Hi Jean-Yves, meine erste Frage: wie stehst du generell zu Interviews, sprichst du gerne über deine Musik? Nicht alle Musiker tun das.
Prieur: Klar, mir macht das Spaß. Natürlich gibt es auch viele Musiker, die sich nur über ihre Musik ausdrücken wollen oder DJs, die sich nur über ihre Platten artikulieren – wie ein Schriftsteller seine Meinung sagt, mit dem, was er schreibt. Insofern ist es für manchen Musiker einfach, zu sagen: "wenn du was über meine Musik wissen willst, musst du sie dir nur anhören". Aber heutzutage verkaufst du ja kaum noch Platten, wenn du nicht über deine Musik sprichst.
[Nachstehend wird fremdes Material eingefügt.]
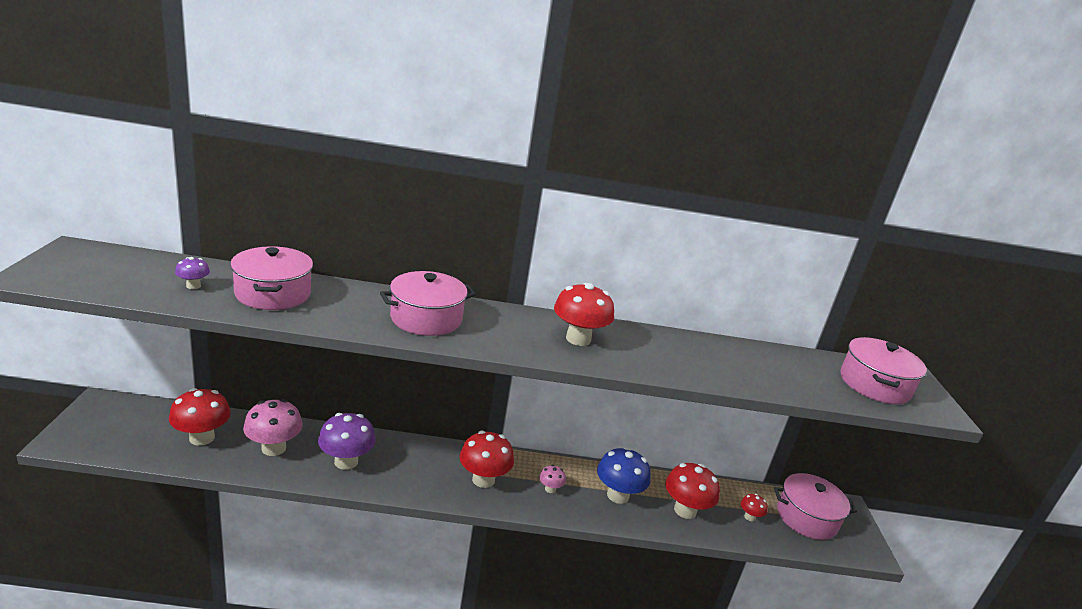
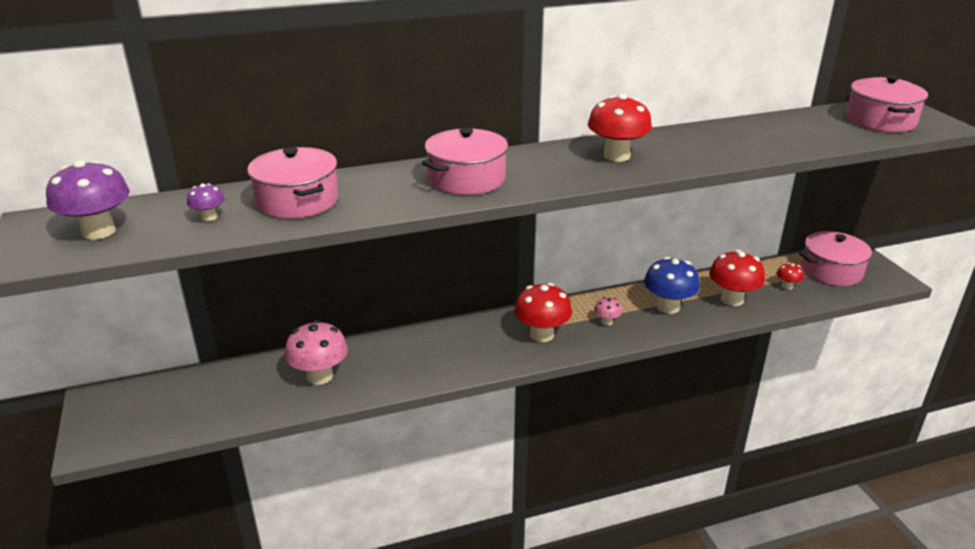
camera: 15 degrees left, 5 degrees up
(202, 438) = (237, 392): red mushroom -> none
(346, 461) = (401, 363): purple mushroom -> purple mushroom (99, 231)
Und man läuft immer wieder Gefahr, in diese oder jene Schublade gesteckt zu werden. Ich als Musiker hasse Kategorien. Vor kurzem habe ich eine deutsche Musiksendung gesehen, wo die Chemical Brothers zu Gast waren. Und der Moderator hat doch tatsächlich gesagt: "euer neues Album klingt ein bisschen so wie Leftfield". Die Chemical Brothers haben daraufhin gar nichts gesagt, sie waren einfach nur wütend, was ich sehr gut verstehen kann.
Du magst es also nicht, mit anderen Musikern verglichen zu werden?
Prieur: Nein, nicht so sehr. Es sei denn, man vergleicht mich mit einem großartigen Musiker, das ist was anderes.
Wie würdest du die musikalische Entwicklung beschreiben, die du von deinem ersten Album "A grand love story" 1998 hin zu deinem jüngsten "Kill your Darlings" gemacht hast?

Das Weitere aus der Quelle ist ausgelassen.